The game also steps up the difficulty with some challenging boss fights and even some tough enemies (fear the gold skeletons)!  Prepare to level up considerably (which is cool by me...) and to be buying potions and tonics by the barrelful.  This is welcome, though, as DoS wasn't really that hard to get through (outside of Gergoth and arguably Death).  The dual character mechanic also helps make boss fights a lot more fun, especially once you find a solid way to utilize both characters to dish out high amounts of damage.  One area the dual character system could have been improved upon though is the game's puzzles.  A few pop up that require the player to switch back and forth to ride on bikes and such, but these are rather boring.  It's a shame that they couldn't have done something more with having two characters around, like using one as a stepladder to lift someone into a crevice or have one stand on a switch to keep the lights on while the other braves a tough battle alone...it would seem that IGA and his crew had grander plans than what panned out, what with the small gaps that Jonathan could seemingly have lifted Charlotte into (and I remember reading about that!), but I guess that they ran out of time and instead gave Charlotte a toad spell to squeeze through them.  *shrugs*
DoS suffered due to the Magic Seal system and the limited function of Balore's soul to break ice blocks, but Konami wisely scrapped those ideas and decided to make it more of a player's option rather than a requirement to use the touch screen.  Charlotte and Jonathan do not use it at all in their quest unless you want to direct your partner somewhere (which is adequate, but could have been done better) or leading Charlotte's familiar spells to a target.  The handy map/stat switch  on the top screen returns, which is almost reason enough to make the game a DS title.  Having a map right there is so wonderful when you're searching around for hidden rooms.  There is a hidden mode after beating the game's good ending that opens up a new set of characters that do use the touch screen to attack, which is pretty fun and could make for a unique Castlevania title all by itself next time around.

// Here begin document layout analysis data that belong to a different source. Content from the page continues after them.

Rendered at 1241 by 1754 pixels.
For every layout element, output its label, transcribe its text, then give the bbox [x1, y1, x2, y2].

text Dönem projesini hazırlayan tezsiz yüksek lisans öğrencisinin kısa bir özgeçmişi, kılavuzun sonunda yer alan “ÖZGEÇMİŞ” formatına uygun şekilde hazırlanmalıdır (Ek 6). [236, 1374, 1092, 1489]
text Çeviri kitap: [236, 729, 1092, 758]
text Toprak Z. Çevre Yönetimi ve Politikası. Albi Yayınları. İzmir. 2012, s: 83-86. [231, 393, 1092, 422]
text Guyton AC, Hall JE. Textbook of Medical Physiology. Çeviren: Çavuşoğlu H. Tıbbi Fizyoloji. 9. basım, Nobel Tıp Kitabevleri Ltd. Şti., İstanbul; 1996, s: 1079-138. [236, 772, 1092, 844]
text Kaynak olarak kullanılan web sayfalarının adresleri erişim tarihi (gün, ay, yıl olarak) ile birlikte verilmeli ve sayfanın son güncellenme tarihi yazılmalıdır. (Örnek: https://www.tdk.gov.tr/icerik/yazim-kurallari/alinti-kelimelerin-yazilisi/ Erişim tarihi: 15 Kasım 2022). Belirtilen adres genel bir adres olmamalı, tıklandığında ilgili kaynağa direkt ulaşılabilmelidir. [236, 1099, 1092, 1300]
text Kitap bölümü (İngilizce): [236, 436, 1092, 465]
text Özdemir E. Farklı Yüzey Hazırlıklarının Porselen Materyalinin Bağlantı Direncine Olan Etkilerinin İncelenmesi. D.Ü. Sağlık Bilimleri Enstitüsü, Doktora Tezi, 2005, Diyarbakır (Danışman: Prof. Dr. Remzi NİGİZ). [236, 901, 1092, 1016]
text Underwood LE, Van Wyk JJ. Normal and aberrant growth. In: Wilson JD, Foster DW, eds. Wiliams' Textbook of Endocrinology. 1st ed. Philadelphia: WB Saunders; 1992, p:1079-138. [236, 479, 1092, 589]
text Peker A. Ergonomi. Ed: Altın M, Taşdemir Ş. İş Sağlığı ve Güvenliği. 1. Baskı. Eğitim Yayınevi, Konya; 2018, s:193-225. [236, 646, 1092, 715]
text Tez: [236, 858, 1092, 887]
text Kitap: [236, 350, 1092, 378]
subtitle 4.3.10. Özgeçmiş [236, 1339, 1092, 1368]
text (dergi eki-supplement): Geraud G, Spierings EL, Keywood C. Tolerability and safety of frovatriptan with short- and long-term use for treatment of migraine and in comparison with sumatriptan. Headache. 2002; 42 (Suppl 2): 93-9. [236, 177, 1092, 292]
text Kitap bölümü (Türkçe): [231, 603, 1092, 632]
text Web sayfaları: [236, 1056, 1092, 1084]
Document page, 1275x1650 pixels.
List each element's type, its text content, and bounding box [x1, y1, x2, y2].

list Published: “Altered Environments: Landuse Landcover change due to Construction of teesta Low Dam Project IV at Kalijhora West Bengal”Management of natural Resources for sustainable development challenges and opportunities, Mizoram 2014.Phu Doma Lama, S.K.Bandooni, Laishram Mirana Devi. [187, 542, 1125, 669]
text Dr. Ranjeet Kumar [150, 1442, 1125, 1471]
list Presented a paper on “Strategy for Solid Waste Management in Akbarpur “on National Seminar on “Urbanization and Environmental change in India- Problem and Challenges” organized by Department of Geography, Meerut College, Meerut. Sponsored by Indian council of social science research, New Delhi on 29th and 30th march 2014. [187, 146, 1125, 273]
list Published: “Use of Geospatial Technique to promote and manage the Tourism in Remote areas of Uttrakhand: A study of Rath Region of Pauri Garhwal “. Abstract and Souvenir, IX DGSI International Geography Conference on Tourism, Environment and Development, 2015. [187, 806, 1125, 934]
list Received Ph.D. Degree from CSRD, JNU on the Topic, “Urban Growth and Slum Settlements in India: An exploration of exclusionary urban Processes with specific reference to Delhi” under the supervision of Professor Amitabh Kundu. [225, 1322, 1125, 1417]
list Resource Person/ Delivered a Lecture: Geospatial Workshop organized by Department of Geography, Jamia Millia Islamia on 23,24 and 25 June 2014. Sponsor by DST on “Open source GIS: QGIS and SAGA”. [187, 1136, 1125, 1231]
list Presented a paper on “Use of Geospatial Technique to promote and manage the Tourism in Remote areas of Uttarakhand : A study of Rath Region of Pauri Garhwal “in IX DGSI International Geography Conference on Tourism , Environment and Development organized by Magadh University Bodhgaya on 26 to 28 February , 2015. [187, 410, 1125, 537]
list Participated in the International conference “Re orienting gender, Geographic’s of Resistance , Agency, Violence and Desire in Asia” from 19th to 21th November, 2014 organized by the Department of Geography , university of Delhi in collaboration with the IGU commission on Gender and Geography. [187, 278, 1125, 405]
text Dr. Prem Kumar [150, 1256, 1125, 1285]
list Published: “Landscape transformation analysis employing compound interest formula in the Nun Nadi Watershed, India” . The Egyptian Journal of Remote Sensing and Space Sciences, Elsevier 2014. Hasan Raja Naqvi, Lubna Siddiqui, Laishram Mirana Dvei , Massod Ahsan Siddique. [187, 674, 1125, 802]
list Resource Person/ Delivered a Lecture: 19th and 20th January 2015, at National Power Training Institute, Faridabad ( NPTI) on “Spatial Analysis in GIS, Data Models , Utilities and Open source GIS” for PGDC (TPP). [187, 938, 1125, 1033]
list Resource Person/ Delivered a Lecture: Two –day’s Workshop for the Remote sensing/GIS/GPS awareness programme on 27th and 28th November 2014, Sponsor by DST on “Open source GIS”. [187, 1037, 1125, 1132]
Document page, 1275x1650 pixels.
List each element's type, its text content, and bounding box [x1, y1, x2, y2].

Overall, Portrait of Ruin is a fantastic entry into the franchise.  It has brought in a ton of new facets while keeping the same great gameplay previous titles held.  In my eyes, it's almost as excellent as AoS and tops DoS (and also pointed out its faults...).  It's fairly lengthy (if you do everything the game has to offer), has tons of things to find and unlock, it's challenging, and outside of a few missed opportunities its dual character mechanic is fantastically implemented.  I just think that the yearly development crunch sucked away some of the awesome potential controlling two characters could have offered.
Oh, by the way, the art direction is certainly better than DoS.  The much ballyhooed anime style is a little better, but check out Mr. P's Castlevania Realm for some really cool art Konami's cranked out for it.  I love Jonathan and Charlotte's designs, as well. ^_^  The cameo factor is also quite prominent too, which is pretty cool.  Tons upon tons of retro goodness to be had!